▶ **Exercise objective**:
What you return must be every line from the beginning of the data through the line holding "Правильная формулировка вопросов", unchanged.

▶ **Given records**:
___

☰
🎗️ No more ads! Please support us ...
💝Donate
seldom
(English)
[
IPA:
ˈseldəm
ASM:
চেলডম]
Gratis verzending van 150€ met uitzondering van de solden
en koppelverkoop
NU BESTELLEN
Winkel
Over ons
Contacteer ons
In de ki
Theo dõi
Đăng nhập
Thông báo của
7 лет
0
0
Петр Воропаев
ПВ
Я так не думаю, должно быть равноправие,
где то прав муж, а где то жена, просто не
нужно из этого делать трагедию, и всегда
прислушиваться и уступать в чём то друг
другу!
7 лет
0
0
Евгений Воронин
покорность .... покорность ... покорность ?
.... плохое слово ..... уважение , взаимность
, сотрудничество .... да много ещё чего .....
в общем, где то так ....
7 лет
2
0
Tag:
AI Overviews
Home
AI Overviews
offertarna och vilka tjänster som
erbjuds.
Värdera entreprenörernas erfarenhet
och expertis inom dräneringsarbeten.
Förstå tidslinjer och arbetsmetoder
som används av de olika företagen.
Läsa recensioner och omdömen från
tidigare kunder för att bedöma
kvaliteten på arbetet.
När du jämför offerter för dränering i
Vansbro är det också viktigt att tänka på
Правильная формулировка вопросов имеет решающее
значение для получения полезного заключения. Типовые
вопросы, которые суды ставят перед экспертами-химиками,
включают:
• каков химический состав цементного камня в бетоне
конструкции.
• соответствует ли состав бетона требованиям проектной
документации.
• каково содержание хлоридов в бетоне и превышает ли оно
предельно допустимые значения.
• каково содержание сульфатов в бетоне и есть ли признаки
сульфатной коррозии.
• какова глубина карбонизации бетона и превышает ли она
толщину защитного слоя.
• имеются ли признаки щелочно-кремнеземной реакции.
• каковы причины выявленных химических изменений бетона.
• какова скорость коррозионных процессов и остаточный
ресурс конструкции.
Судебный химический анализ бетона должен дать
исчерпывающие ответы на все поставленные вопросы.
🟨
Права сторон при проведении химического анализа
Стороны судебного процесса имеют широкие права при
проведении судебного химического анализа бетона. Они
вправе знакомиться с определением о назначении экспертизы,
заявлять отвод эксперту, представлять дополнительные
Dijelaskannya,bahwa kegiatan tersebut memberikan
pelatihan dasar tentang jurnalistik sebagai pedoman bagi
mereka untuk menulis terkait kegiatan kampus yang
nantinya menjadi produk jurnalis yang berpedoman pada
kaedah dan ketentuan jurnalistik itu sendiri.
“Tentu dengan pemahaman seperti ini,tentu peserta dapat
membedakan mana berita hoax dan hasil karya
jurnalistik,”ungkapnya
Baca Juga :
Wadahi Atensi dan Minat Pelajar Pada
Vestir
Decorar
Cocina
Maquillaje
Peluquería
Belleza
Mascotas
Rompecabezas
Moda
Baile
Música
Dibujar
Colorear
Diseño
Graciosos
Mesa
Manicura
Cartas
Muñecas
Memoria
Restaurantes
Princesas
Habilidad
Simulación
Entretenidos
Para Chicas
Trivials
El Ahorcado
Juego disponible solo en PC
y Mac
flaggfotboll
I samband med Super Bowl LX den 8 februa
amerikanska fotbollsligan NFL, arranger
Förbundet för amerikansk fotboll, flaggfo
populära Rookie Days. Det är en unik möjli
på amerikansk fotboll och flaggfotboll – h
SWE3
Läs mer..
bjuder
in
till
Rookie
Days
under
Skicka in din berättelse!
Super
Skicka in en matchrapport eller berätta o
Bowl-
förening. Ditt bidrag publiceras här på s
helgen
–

___

▶ **Your response**:
☰
🎗️ No more ads! Please support us ...
💝Donate
seldom
(English)
[
IPA:
ˈseldəm
ASM:
চেলডম]
Gratis verzending van 150€ met uitzondering van de solden
en koppelverkoop
NU BESTELLEN
Winkel
Over ons
Contacteer ons
In de ki
Theo dõi
Đăng nhập
Thông báo của
7 лет
0
0
Петр Воропаев
ПВ
Я так не думаю, должно быть равноправие,
где то прав муж, а где то жена, просто не
нужно из этого делать трагедию, и всегда
прислушиваться и уступать в чём то друг
другу!
7 лет
0
0
Евгений Воронин
покорность .... покорность ... покорность ?
.... плохое слово ..... уважение , взаимность
, сотрудничество .... да много ещё чего .....
в общем, где то так ....
7 лет
2
0
Tag:
AI Overviews
Home
AI Overviews
offertarna och vilka tjänster som
erbjuds.
Värdera entreprenörernas erfarenhet
och expertis inom dräneringsarbeten.
Förstå tidslinjer och arbetsmetoder
som används av de olika företagen.
Läsa recensioner och omdömen från
tidigare kunder för att bedöma
kvaliteten på arbetet.
När du jämför offerter för dränering i
Vansbro är det också viktigt att tänka på
Правильная формулировка вопросов имеет решающее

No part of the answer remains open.